Danny Duffy really isn't a terrible pitcher. However, he does allow a good number of fly balls with a ground-ball percentage of just 35.8 last year. Batters had a .239 BABIP against, which is unsustainably low, so his 2.53 ERA is misleading. numberFire projects him at 4.00 for this year. When tossed into these specific circumstances, I'll most definitely buy stock in an offense facing him.
Detroit Tigers
If you can't display your ERA using the fingers on one hand, something is probably amiss. Unless he's sporting a six-fingered glove (not totally out of the question), something was amiss with Ricky Nolasco last year.
Nolasco's first season in Minnesota ended with a 5.38 ERA and a 4.30 FIP. He did lower those numbers to 4.39 and 3.80 respectively after returning from an injury, but those are still, obviously, sub-optimal.
Nolasco gets to open his 2015 bounce-back campaign against the Motor City Kitties.
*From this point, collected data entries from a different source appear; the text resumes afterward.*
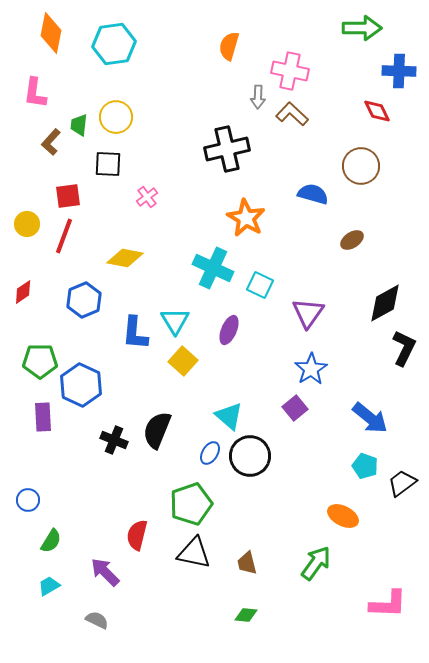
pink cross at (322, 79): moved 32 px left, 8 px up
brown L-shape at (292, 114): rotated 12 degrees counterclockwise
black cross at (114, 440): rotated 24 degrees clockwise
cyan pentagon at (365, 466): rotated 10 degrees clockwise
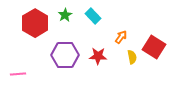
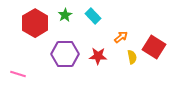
orange arrow: rotated 16 degrees clockwise
purple hexagon: moved 1 px up
pink line: rotated 21 degrees clockwise
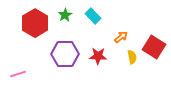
pink line: rotated 35 degrees counterclockwise
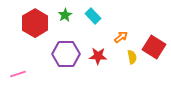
purple hexagon: moved 1 px right
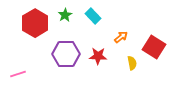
yellow semicircle: moved 6 px down
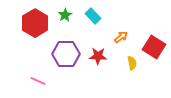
pink line: moved 20 px right, 7 px down; rotated 42 degrees clockwise
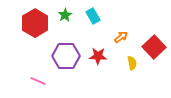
cyan rectangle: rotated 14 degrees clockwise
red square: rotated 15 degrees clockwise
purple hexagon: moved 2 px down
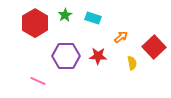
cyan rectangle: moved 2 px down; rotated 42 degrees counterclockwise
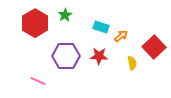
cyan rectangle: moved 8 px right, 9 px down
orange arrow: moved 1 px up
red star: moved 1 px right
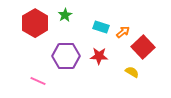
orange arrow: moved 2 px right, 4 px up
red square: moved 11 px left
yellow semicircle: moved 9 px down; rotated 48 degrees counterclockwise
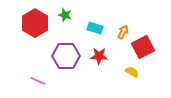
green star: rotated 24 degrees counterclockwise
cyan rectangle: moved 6 px left, 1 px down
orange arrow: rotated 24 degrees counterclockwise
red square: rotated 15 degrees clockwise
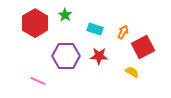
green star: rotated 16 degrees clockwise
cyan rectangle: moved 1 px down
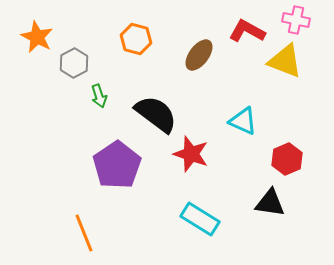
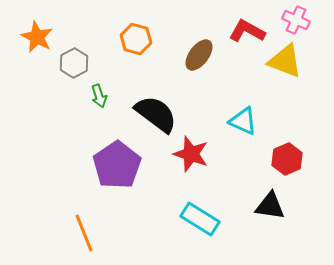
pink cross: rotated 12 degrees clockwise
black triangle: moved 3 px down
Hooray!
There is plenty of value at the top of the Detroit batting order that should benefit from the big boppers a bit lower. Rajai Davis, who hit leadoff on Monday, is only $4,100 on DraftKings, for those of you playing the early slate. If Anthony Gose pops into the lineup, he's only $3,600. Both of those are more than reasonable.
Even guys like Ian Kinsler, J.D. Martinez, and Victor Martinez aren't going to break the bank for you. This is a friendly stack, though it will probably be a common one in early-slate matches. You may have to go contrarian, and guys like Nick Castellanos and Jose Iglesias aren't bad options if you do.